• What is needed: Apart from the images, every record below must be given again without alteration.

Collected data:
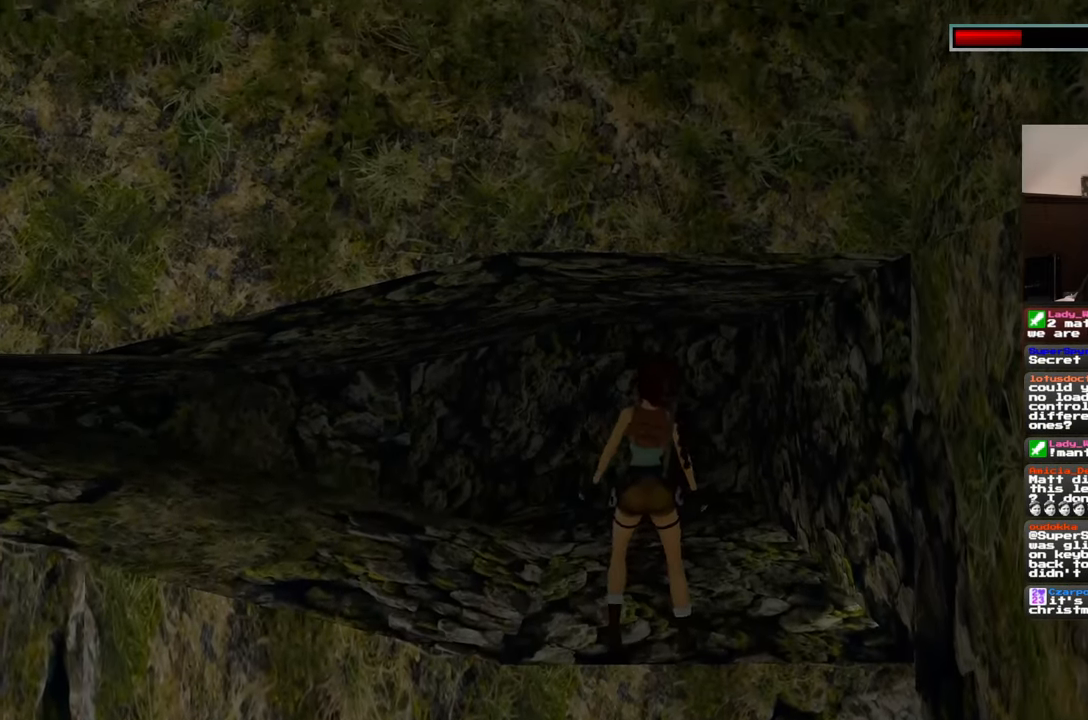
{"dt_ms": 500, "buttons": ["R2"], "left_stick": "center", "right_stick": "center", "events": []}
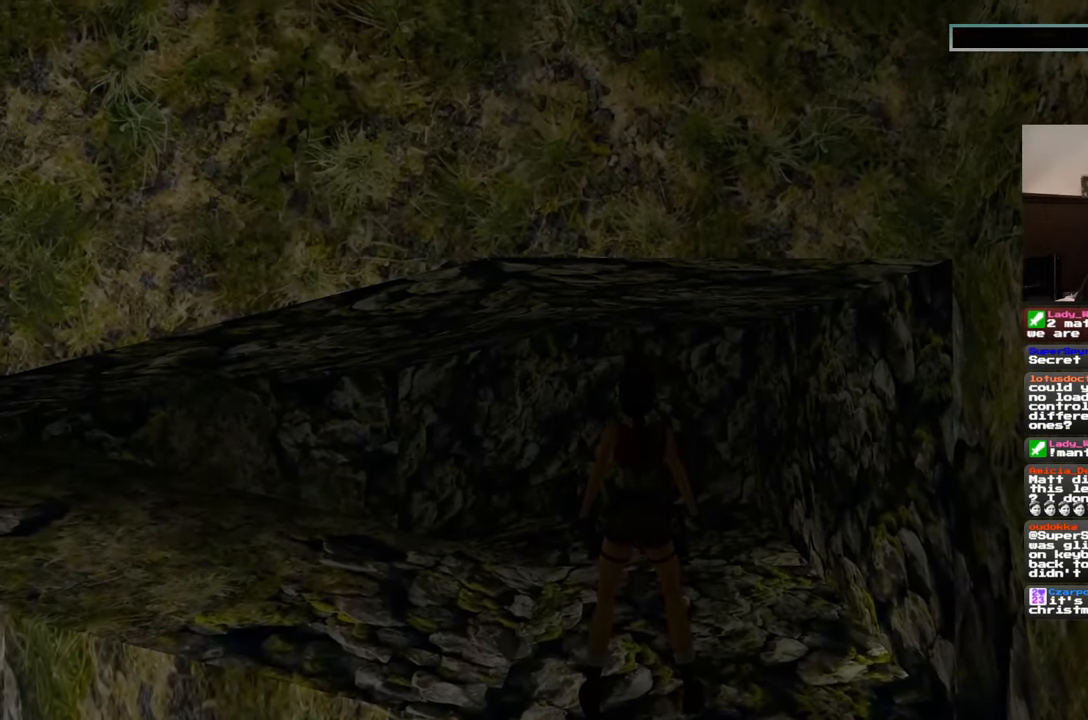
{"dt_ms": 500, "buttons": ["R2"], "left_stick": "center", "right_stick": "center", "events": []}
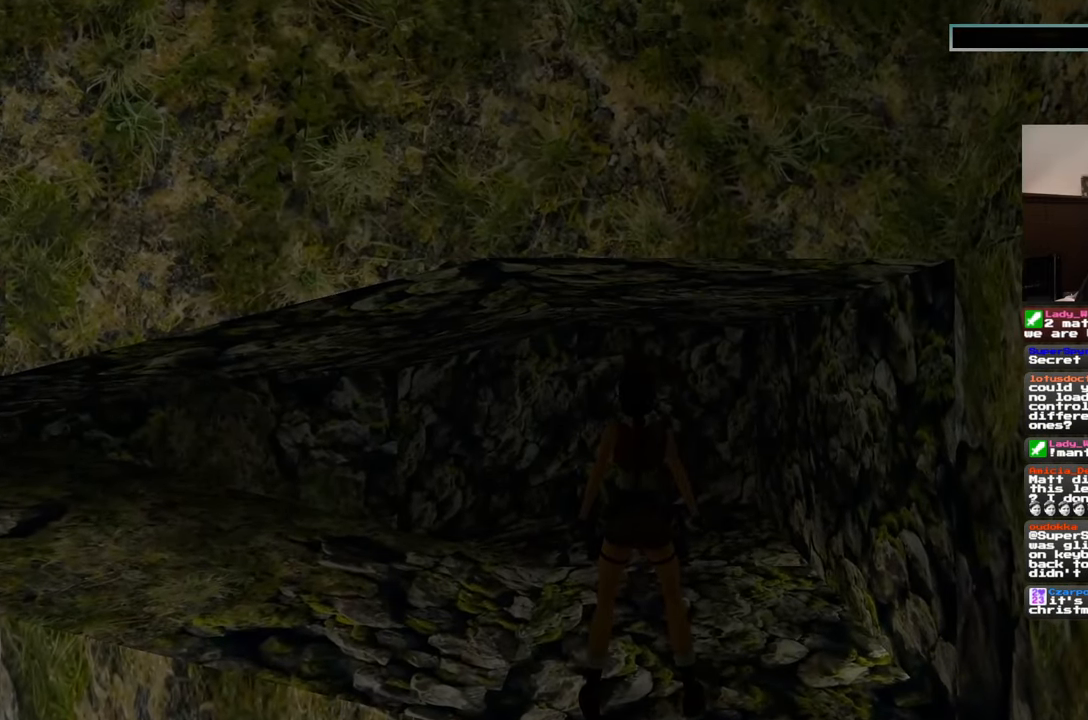
{"dt_ms": 500, "buttons": ["R2"], "left_stick": "center", "right_stick": "center", "events": []}
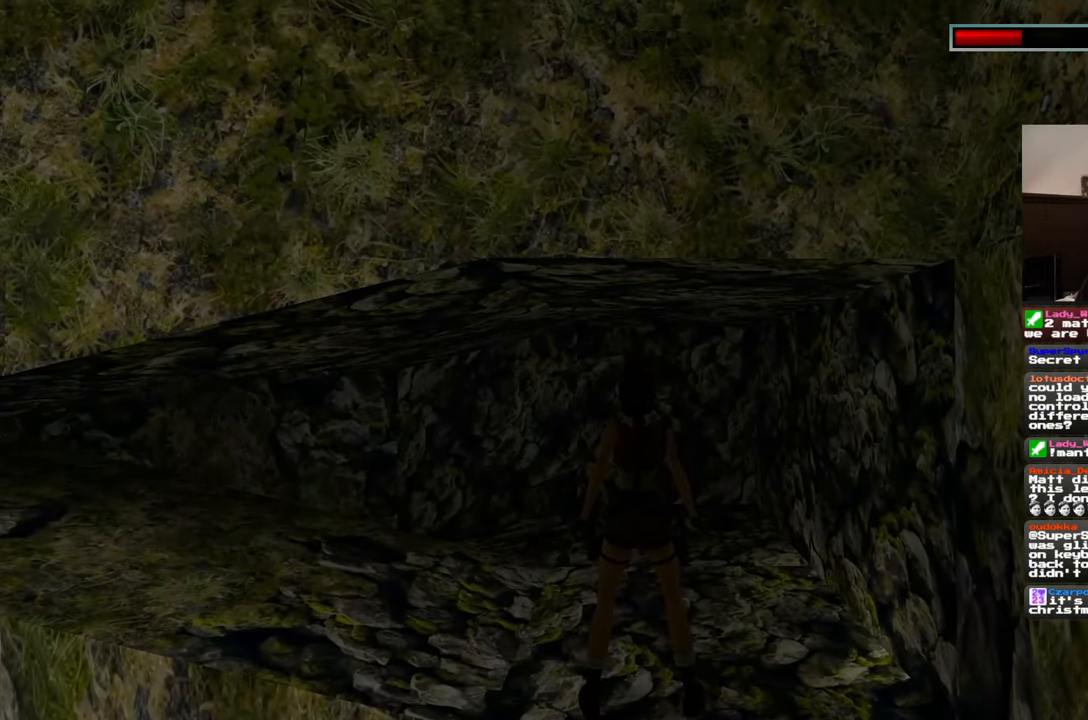
{"dt_ms": 500, "buttons": ["R2"], "left_stick": "up", "right_stick": "center", "events": [[217, "left_stick", "up"]]}
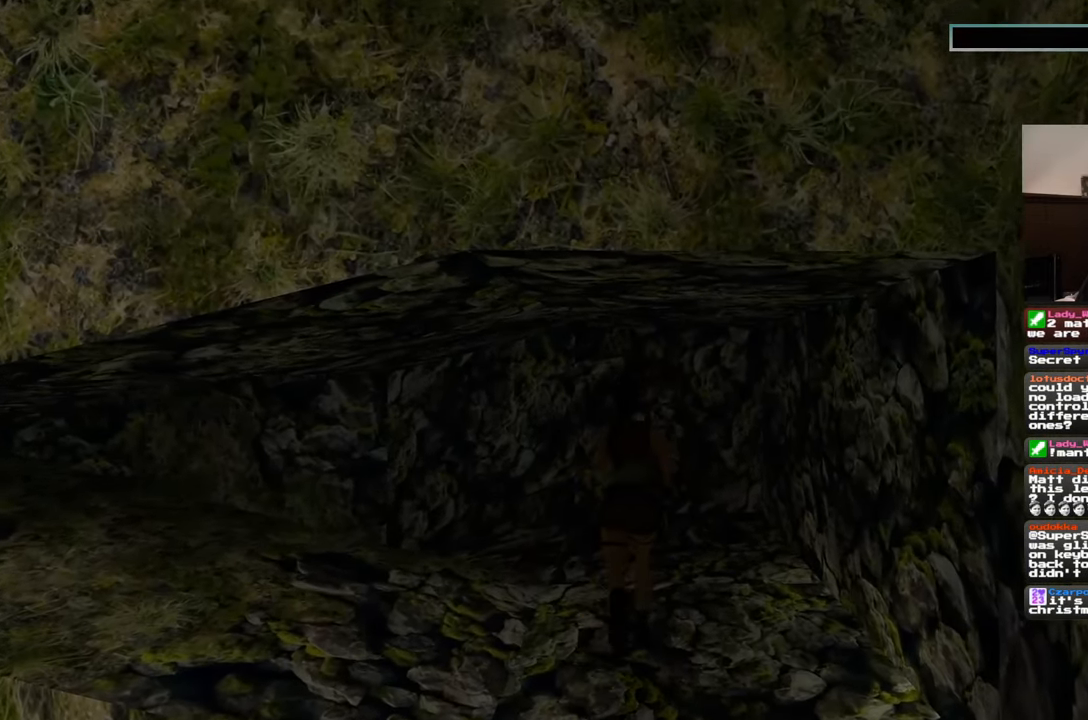
{"dt_ms": 500, "buttons": ["R2"], "left_stick": "up-right", "right_stick": "left", "events": [[200, "right_stick", "left"], [250, "left_stick", "up-left"], [500, "left_stick", "up-right"]]}
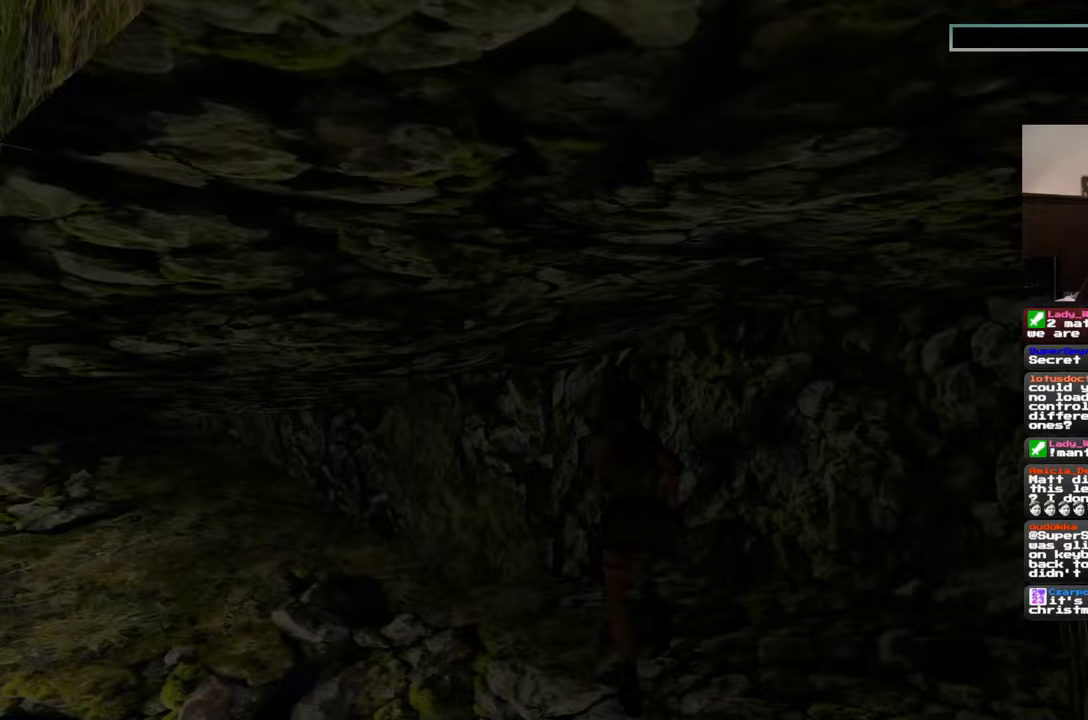
{"dt_ms": 500, "buttons": ["R2"], "left_stick": "up", "right_stick": "center", "events": [[233, "right_stick", "down-left"], [350, "left_stick", "up"], [367, "right_stick", "center"]]}
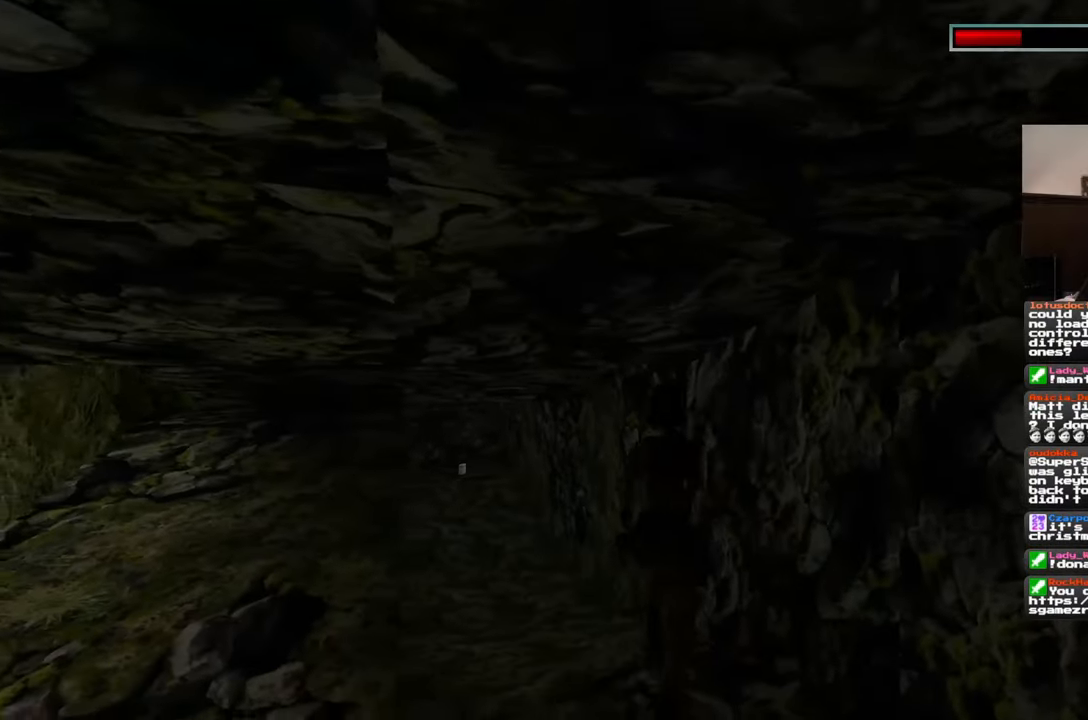
{"dt_ms": 500, "buttons": ["R2"], "left_stick": "up", "right_stick": "center", "events": [[67, "right_stick", "left"], [233, "right_stick", "center"]]}
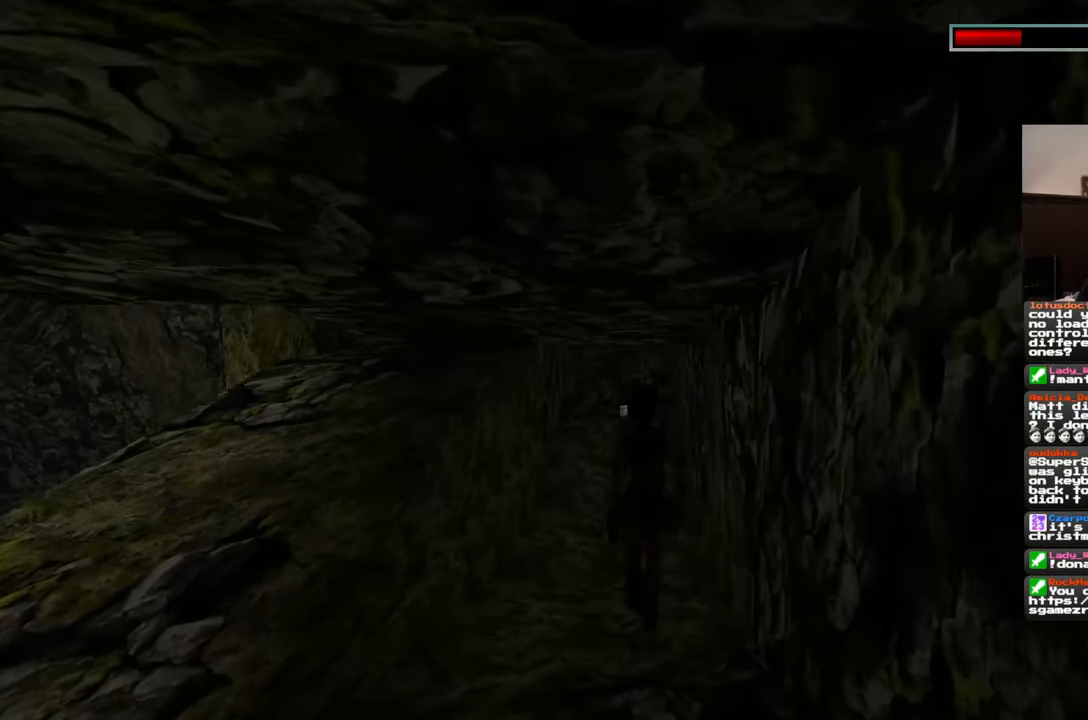
{"dt_ms": 500, "buttons": ["R2"], "left_stick": "up", "right_stick": "center", "events": []}
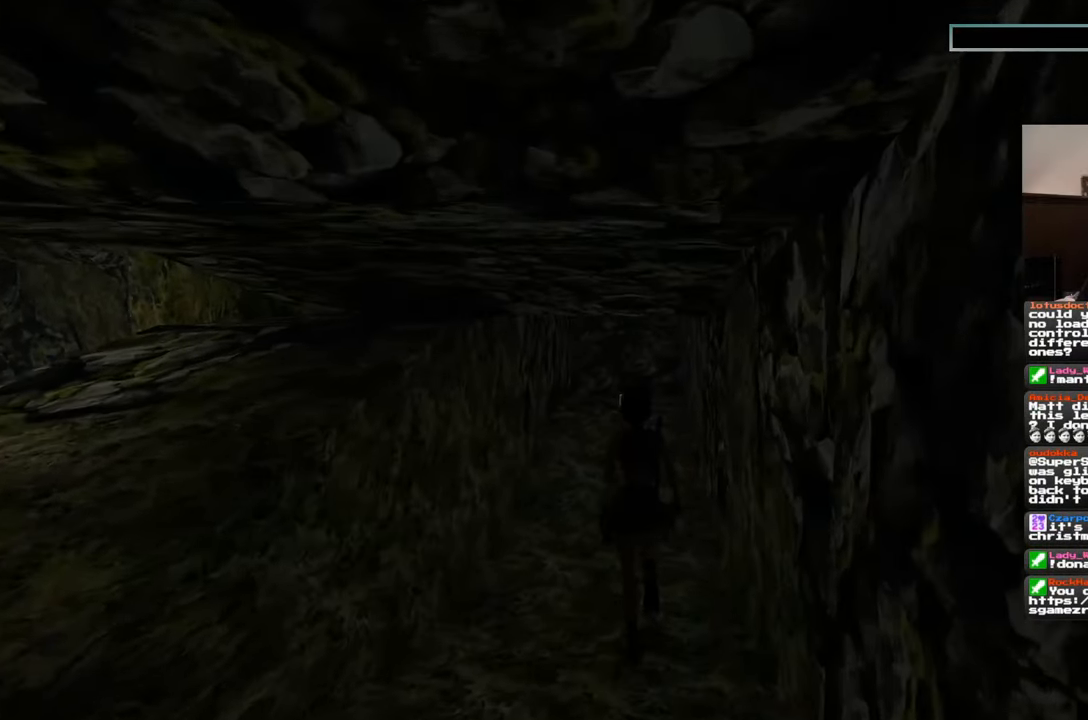
{"dt_ms": 500, "buttons": ["R2"], "left_stick": "up", "right_stick": "center", "events": [[100, "right_stick", "up"], [217, "right_stick", "center"]]}
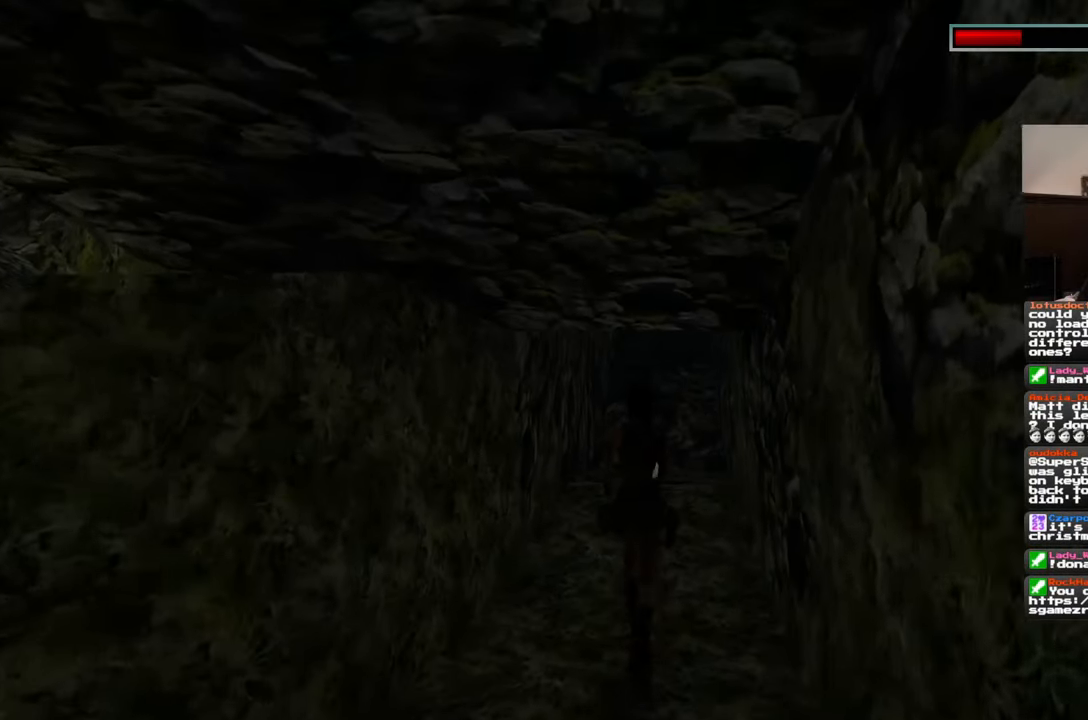
{"dt_ms": 500, "buttons": ["R2"], "left_stick": "up", "right_stick": "center", "events": []}
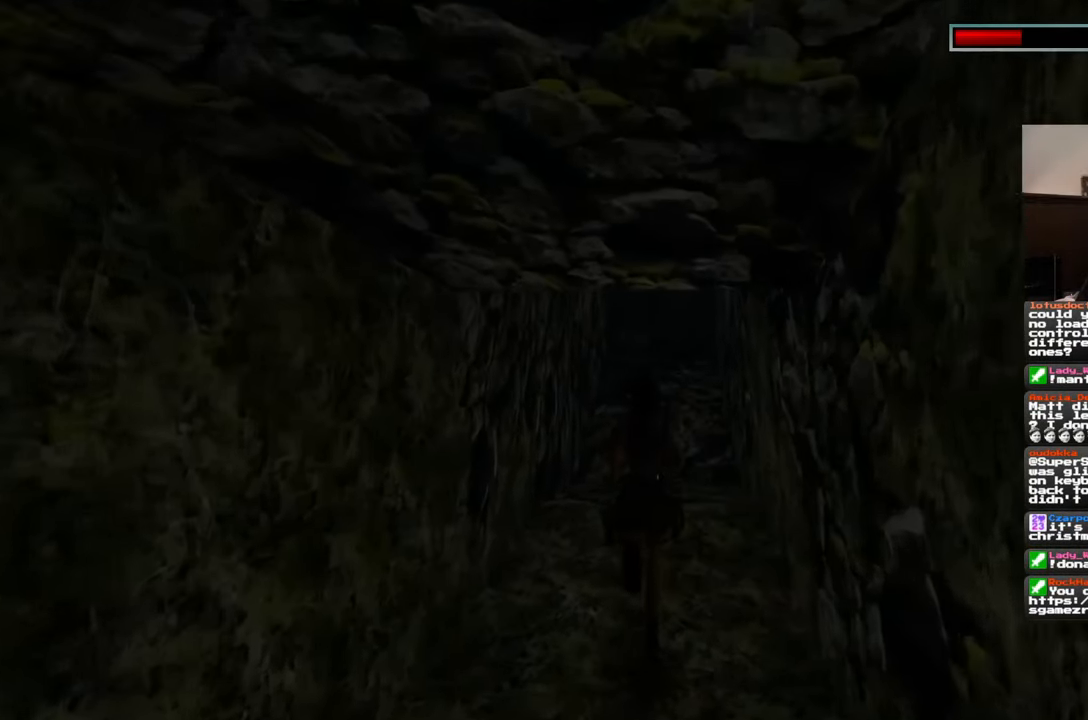
{"dt_ms": 500, "buttons": ["R2"], "left_stick": "up", "right_stick": "center", "events": []}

• Answer to this task:
{"dt_ms": 500, "buttons": ["R2"], "left_stick": "center", "right_stick": "center", "events": []}
{"dt_ms": 500, "buttons": ["R2"], "left_stick": "center", "right_stick": "center", "events": []}
{"dt_ms": 500, "buttons": ["R2"], "left_stick": "center", "right_stick": "center", "events": []}
{"dt_ms": 500, "buttons": ["R2"], "left_stick": "up", "right_stick": "center", "events": [[217, "left_stick", "up"]]}
{"dt_ms": 500, "buttons": ["R2"], "left_stick": "up-right", "right_stick": "left", "events": [[200, "right_stick", "left"], [250, "left_stick", "up-left"], [500, "left_stick", "up-right"]]}
{"dt_ms": 500, "buttons": ["R2"], "left_stick": "up", "right_stick": "center", "events": [[233, "right_stick", "down-left"], [350, "left_stick", "up"], [367, "right_stick", "center"]]}
{"dt_ms": 500, "buttons": ["R2"], "left_stick": "up", "right_stick": "center", "events": [[67, "right_stick", "left"], [233, "right_stick", "center"]]}
{"dt_ms": 500, "buttons": ["R2"], "left_stick": "up", "right_stick": "center", "events": []}
{"dt_ms": 500, "buttons": ["R2"], "left_stick": "up", "right_stick": "center", "events": [[100, "right_stick", "up"], [217, "right_stick", "center"]]}
{"dt_ms": 500, "buttons": ["R2"], "left_stick": "up", "right_stick": "center", "events": []}
{"dt_ms": 500, "buttons": ["R2"], "left_stick": "up", "right_stick": "center", "events": []}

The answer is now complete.